Le premier ministre Couillard a reconduit Pierre Paradis comme ministre de l’Agriculture. Crédit photo : Thierry Larivière/TCN

Un remaniement axé sur le développement économique

QUÉBEC — Le premier ministre Couillard a procédé à un remaniement important axé sur le développement économique du Québec et de ses régions.

D’abord, mentionnons que Pierre Paradis et Laurent Lessard sont demeurés au même poste, respectivement comme ministre de l’Agriculture et ministre de la Forêt. On ajoute toutefois la vice-première ministre, Lise Thériault, qui est revenue de congé de maladie et occupera un ministère consacré aux PME et au développement régional. Toutes les régions du Québec sont représentées par un ministre.

Le premier ministre a par ailleurs intégré les ministres Paradis et Lessard à « l’équipe économique » responsable de la mission de développement. La nouvelle ministre de l’Économie, Dominique Anglade, sera également responsable de l’innovation et de la stratégie numérique. Le travail semble donc avoir été divisé entre les membres de cette équipe ministérielle.

La deuxième priorité du gouvernement sera l’éducation, sous la gouverne du ministre Pierre Moreau, qui n’était pas sur place à cause d’un léger malaise pour lequel il a tout de même été conduit à l’hôpital. Notons également que le nouveau ministre des Affaires municipales, Martin Coiteux, devra aussi s’occuper de la Sécurité publique.

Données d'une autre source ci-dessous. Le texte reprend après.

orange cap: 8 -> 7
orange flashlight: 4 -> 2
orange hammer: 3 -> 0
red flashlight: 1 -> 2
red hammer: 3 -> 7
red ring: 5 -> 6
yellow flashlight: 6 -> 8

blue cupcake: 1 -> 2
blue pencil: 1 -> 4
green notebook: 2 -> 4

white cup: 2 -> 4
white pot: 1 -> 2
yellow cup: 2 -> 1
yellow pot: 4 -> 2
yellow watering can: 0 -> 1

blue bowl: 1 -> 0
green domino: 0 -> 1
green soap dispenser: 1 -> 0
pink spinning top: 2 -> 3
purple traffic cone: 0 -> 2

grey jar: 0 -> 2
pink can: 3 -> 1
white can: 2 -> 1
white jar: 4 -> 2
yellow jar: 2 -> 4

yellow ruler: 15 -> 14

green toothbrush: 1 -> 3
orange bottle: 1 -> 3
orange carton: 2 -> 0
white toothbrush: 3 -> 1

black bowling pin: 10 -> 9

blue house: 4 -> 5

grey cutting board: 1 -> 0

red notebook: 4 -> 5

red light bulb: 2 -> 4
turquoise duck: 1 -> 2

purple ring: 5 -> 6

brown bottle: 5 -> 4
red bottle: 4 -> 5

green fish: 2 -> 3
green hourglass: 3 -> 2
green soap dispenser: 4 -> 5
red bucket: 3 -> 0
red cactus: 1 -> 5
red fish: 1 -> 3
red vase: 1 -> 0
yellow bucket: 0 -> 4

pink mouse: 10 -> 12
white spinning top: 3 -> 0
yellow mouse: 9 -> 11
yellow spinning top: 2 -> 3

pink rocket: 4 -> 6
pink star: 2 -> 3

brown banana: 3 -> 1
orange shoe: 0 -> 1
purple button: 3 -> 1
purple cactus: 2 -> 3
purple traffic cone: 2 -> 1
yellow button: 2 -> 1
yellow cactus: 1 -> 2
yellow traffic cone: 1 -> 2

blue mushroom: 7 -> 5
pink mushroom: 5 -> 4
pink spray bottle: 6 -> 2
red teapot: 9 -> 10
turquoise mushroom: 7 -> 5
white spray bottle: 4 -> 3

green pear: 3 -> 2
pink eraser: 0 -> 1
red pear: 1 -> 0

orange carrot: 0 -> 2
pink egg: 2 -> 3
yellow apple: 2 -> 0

Interrogé après l’assermentation, le ministre Paradis a dit vouloir poursuivre sur sa lancée et organiser le sommet sur l’agroalimentaire, sans toutefois fixer de date. De plus, il a mentionné aux reporters sur place que les producteurs étaient préoccupés par les négociations en cours avec les industriels laitiers et par le manque de contrôle aux frontières des protéines laitières. Sur ce dernier point, il n’a pas précisé si le gouvernement fédéral lui avait promis d’agir rapidement. « Le président de l’UPA [Union des producteurs agricoles] a dit il y a un mois qu’il s’attendait à ce que ce soit réglé à la fin du mois de janvier », a simplement répondu le ministre, avant d’entrer au premier conseil des ministres de cette nouvelle mouture.

L’UPA a commenté ce remaniement du 28 janvier en disant qu’elle souhaitait que son ampleur soit « un signe de changement de cap important ». Le président Marcel Groleau a insisté sur l’importance d’inclure l’agroalimentaire dans la stratégie de développement économique du Québec.